I get this question a lot, because I resist the use of the word ‘accountability’ to describe our relationships as brothers and sisters together:
I have been reading some of your books and listening to some of your CDs and they are really making a difference in my journey with God. Last night we had our new Assoc. Pastor, Scott, over for dinner and we got to talking and “accountability” came into the conversation. In fact, he evidently left his last church because they refused to deal with some people who were in obvious sin. I had heard you say in one of your teachings that you dislike the words accountability and commitment. That they are not used in the Bible. That is true, but what about passages like Matt 18 and Titus? Is that not accountability? Or, is that not what you are meaning when you use the word accountability?
Here’s how I responded: No, I don’t dislike the words, my point is that ‘commitment’ to an institution is not New Covenant language. My commitment to Sara, and my commitment to other brothers that I labor with in any given season are incredibly important to me.
My issue with accountability is that Scripture never uses that word in our relationships as brothers and sisters. We are all accountable to God. That is clear. We are called to love each other deeply, not hold each other accountable. That said, I don’t ever see love ever separated from truth. Matthew 18 and Titus (and many other passages) are simply about believers walking in love and truth with each other, not allowing blatant sin to become embedded in their midst. Love always speaks the truth and tries to rescue people caught in sin with gentleness. It does not delight in holding people accountable. So that kind of honesty for me is not accountability (which is an institutional word), but a relational reality of loving God and others with his life and truth.

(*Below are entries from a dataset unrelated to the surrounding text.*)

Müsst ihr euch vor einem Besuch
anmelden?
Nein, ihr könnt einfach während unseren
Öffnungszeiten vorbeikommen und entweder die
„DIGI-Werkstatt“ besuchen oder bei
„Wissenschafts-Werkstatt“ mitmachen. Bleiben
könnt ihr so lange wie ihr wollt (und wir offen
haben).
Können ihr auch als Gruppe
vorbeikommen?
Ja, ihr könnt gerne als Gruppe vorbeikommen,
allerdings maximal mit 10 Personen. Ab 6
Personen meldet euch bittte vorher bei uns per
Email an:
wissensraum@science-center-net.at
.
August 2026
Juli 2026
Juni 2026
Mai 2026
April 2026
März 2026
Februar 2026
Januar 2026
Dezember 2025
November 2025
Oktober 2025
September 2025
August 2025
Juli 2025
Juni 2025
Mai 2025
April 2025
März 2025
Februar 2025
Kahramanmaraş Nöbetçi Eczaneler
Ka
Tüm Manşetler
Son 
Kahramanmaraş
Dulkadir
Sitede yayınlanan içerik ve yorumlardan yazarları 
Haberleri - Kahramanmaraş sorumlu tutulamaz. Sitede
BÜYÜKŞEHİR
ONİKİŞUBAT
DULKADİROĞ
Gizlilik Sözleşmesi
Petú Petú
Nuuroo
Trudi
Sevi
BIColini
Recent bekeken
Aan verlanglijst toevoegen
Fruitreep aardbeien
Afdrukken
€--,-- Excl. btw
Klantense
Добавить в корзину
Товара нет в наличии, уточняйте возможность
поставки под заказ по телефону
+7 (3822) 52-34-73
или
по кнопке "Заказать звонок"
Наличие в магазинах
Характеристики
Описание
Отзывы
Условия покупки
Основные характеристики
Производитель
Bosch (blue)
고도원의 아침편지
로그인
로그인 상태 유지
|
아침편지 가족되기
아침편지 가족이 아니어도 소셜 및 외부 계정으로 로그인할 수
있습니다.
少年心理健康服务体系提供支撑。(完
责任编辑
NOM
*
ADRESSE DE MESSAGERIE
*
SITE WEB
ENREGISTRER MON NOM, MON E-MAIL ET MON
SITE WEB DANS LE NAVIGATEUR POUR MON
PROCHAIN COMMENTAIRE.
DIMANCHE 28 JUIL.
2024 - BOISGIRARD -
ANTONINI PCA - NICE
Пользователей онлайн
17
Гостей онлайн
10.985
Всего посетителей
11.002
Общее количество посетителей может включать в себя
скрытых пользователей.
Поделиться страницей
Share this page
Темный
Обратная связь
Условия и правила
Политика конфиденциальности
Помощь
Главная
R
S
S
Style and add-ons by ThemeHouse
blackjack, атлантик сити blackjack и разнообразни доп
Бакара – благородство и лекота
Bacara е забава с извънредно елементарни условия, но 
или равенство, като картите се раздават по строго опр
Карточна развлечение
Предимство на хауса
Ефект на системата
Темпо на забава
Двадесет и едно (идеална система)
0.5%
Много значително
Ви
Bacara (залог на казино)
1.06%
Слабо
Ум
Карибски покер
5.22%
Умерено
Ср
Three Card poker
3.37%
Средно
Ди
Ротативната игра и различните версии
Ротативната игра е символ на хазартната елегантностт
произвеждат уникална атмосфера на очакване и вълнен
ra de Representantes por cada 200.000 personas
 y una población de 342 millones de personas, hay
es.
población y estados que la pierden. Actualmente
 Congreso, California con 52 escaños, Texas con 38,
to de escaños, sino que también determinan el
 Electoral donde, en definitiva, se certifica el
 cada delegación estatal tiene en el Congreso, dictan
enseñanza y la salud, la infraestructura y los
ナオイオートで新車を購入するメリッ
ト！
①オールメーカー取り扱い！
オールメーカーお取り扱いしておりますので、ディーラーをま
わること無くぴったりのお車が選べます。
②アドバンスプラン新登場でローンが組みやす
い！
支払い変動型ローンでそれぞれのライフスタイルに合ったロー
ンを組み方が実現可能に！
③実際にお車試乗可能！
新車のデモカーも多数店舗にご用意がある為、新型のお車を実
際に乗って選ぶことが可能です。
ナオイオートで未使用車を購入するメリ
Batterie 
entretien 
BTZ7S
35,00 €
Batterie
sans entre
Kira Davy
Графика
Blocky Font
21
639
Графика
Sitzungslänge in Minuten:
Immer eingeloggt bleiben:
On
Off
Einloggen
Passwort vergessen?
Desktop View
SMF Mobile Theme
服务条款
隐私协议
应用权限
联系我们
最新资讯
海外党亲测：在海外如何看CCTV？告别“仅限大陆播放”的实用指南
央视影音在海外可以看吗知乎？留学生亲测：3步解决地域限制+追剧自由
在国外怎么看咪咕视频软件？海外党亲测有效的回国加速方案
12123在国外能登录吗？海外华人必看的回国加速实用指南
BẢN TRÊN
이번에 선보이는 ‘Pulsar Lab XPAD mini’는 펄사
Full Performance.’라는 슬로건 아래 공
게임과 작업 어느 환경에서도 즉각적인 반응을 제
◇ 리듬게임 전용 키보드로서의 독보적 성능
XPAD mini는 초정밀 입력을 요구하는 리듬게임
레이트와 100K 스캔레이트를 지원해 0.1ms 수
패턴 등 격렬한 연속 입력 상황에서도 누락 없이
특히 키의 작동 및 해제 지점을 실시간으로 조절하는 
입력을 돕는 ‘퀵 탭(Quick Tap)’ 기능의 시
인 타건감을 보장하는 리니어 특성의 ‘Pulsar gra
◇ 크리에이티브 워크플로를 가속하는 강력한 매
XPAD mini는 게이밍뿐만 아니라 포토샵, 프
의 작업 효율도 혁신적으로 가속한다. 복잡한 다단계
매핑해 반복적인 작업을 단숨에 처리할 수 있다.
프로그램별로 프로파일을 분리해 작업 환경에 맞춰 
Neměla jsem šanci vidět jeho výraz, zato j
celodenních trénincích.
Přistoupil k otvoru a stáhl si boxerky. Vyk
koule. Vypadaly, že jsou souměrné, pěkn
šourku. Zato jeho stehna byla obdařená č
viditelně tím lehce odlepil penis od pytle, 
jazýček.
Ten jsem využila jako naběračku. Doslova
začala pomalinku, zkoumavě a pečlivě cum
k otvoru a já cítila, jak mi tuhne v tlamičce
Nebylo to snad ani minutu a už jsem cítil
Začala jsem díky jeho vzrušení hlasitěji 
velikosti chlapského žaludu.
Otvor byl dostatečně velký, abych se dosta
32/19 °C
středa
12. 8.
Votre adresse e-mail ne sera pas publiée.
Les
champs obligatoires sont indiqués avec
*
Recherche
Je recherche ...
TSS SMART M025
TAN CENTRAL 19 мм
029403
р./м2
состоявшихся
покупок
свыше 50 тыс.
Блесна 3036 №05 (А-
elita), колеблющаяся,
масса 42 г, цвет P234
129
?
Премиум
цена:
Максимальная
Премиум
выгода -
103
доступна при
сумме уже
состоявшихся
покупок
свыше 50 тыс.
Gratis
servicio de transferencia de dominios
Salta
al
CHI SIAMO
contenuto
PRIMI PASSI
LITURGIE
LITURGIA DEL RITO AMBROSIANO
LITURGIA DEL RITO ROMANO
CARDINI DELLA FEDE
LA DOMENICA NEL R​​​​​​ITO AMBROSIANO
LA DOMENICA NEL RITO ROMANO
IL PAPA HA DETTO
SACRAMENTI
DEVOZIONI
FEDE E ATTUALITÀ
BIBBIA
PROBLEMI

Thanks for replying to this. It’s kind of sinking in. I realize my accountability to God is much higher than any accountability to other believers. So dealing with blatant sin is more on the level of pointing out truth in a loving manner and turning them to God for accountability. Is that close?
People who think they have to hold others accountable have misunderstood the passages on New Testament church life and do not know the power of love and honesty.
One final note: I just wish our sense of ‘blatant sin’ included religious arrogance, greed, and unloving actions toward broken lives, not just the sexual sins we’re so fond of despising and judging!